Cigarettes

I run my thumb over the wheel of the lighter, catching the nearly unnoticeable notches of my fingerprint in the silver ridges. The cigarette dangles from between my dry lips. Unlit menthol toxins flirt with my olfactory bulb, flipping the switch like a light. I can feel the tip becoming soggy. Light me, it dares.

So I do.

Cli— click, whoosh.

The orange cherry bursts to life. I inhale deeply, letting the familiar chemicals fill the empty spaces inside of me. A gentle burn trails down my throat. I imagine the smoke swirling within my corrupted lungs, adding to the thick charcoal wall that cases them. I release my head, shut eyes to the sky that I envision above me. Darkness. Soft glow of the city not so far away. Sirens. Car horns.

Exhale.

I remember my days as a young girl in the midwest. A night like this would be captured in a different light. No light. Just the stars that shine from a million miles away and a single street lamp . The rattle of unknown creatures scampering in the brush. Cicadas humming a tune to the heavy summer air. Crickets and frogs chirping back and forth, communicating a language that humans have assumed onto them. Fireflies dancing in the distance. Dew accumulating in the soft, lush grass. A light breeze awakening a tired soul.

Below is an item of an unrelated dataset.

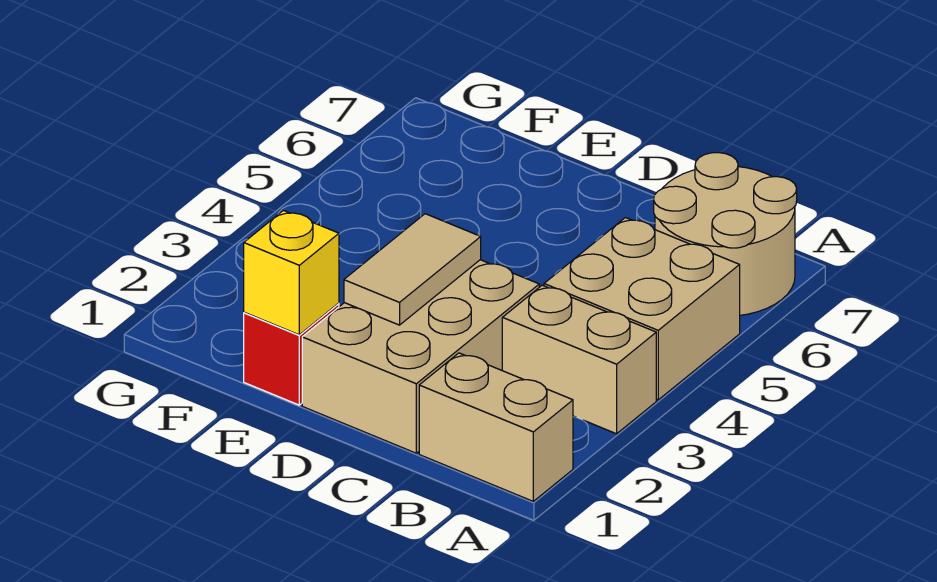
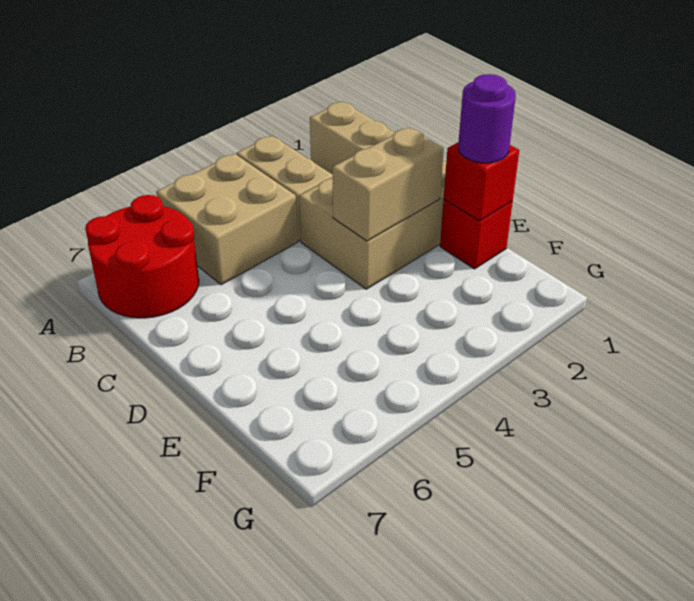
tan 2x2 round brick [654,153,797,315] -> red 2x2 round brick [85,195,199,318]
tan 1x2 tile [344,214,481,325] -> tan 1x2 brick [333,128,444,241]
yellow 1x1 brick [244,210,339,335] -> red 1x1 brick [444,143,519,221]
none -> purple 1x1 round brick [458,74,516,163]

I lift the cigarette to my cracked lips.

Inhale.

Something brushes up against me and catches me off guard. I snap my head to the left— it’s a young man hurrying down the fire escape. Relief floods over me. I nervously look around. The metal of the stairs digs into my tender skin and I quickly wonder why it’s even worth it to crawl out of my window for five minutes of vulnerability for a cigarette.

Exhale.

Flick.

The ash tumbles down half of a flight, falling through the holes in the stairs, barely catching the stranger I just encountered. My body shudders at the thought of him. Silent, fleeting. A tear stripes my cheek with wetness. I wipe it away with my tattered sleeve.

Inhale.

The almighty tobacco buzz creeps to my head now, numbing my brain. Don’t think so hard, the smoke echoes in my mind. The tears continue. I glance downward and see the man from the stairs hit the pavement. A girl runs up to his side, a graceful collision, and he holds her almost as if he thought that he might never get to do so again.

It must be nice to live in a relationship without fear. To not have a constant shadow of the past lurking around every corner, waiting to jump out at you with teeth bared, snarling. Look at me, it demands.

Exhale.

I watch the smoke roll over itself in the glow of the street lamps until it is just another piece of the negative space. I notice that I’m shaking, I slam my sweaty palm to my forehead.

I have always hated the term “fucking”. It sounds dirty, emotionless. Even when there is no love present there are still feelings— although I’ve only ever experienced displeasure and disconnect.

Even through the hatred and animosity I have towards the men that use me, I continue to make broken love to them. Giving myself away like a box of free kittens. One after another, I tell myself that I don’t deserve this. But it’s hard to keep that mentality. After all this time I have just become so desensitized to it all. I’m like a puppet being controlled by the terrors of my past.

Inhale.

Short exhale.

Inhale.

Any shrink would categorize me quicker than I could get the first sentence out. They would open to the “Managing Sexually Abused Patients” chapter of the diagnosis manual and spit out text book explanations as to why I have these “symptoms” of self loathing feelings, why I sleep with any man that shows interest, why I can’t find security within myself. Then they would use their ball point pen to write me off a prescription that is just as slimy as their morals. Pills. Pills are the answer.

Exhale.

Flick.

Inhale.

I bounce my legs fast. I look down at my stained hightop sneakers. A little piece of ash sits upon the rubber toe.

There is no chance of me finding someone who can put me back together, I’ve been knocked off of the wall far too many times. It’s a miracle there are still pieces of me at all. Shattered glass still sparkles, but if you get too close you’ll bleed.

Exhale.

I smash the fragile cigarette to the dull brick wall, kick the ash from my shoe, and climb back through the window of my apartment praying for the strength to make it through just one more day.